Activity: Return exactly the span of lines in the following data that opens with the line containing "opened the first" and closes with the line containing "This Morgan is". Include nothing else.

Saved entries:
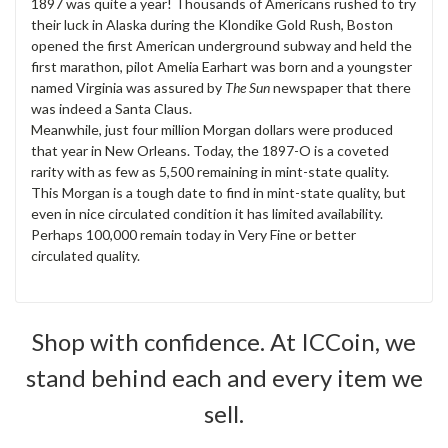
1897 was quite a year! Thousands of Americans rushed to try
their luck in Alaska during the Klondike Gold Rush, Boston
opened the first American underground subway and held the
first marathon, pilot Amelia Earhart was born and a youngster
named Virginia was assured by
The Sun
newspaper that there
was indeed a Santa Claus.
Meanwhile, just four million Morgan dollars were produced
that year in New Orleans. Today, the 1897-O is a coveted
rarity with as few as 5,500 remaining in mint-state quality.
This Morgan is a tough date to find in mint-state quality, but
even in nice circulated condition it has limited availability.
Perhaps 100,000 remain today in Very Fine or better
circulated quality.
Shop with confidence. At ICCoin, we
stand behind each and every item we
sell.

Written answer:
opened the first American underground subway and held the
first marathon, pilot Amelia Earhart was born and a youngster
named Virginia was assured by
The Sun
newspaper that there
was indeed a Santa Claus.
Meanwhile, just four million Morgan dollars were produced
that year in New Orleans. Today, the 1897-O is a coveted
rarity with as few as 5,500 remaining in mint-state quality.
This Morgan is a tough date to find in mint-state quality, but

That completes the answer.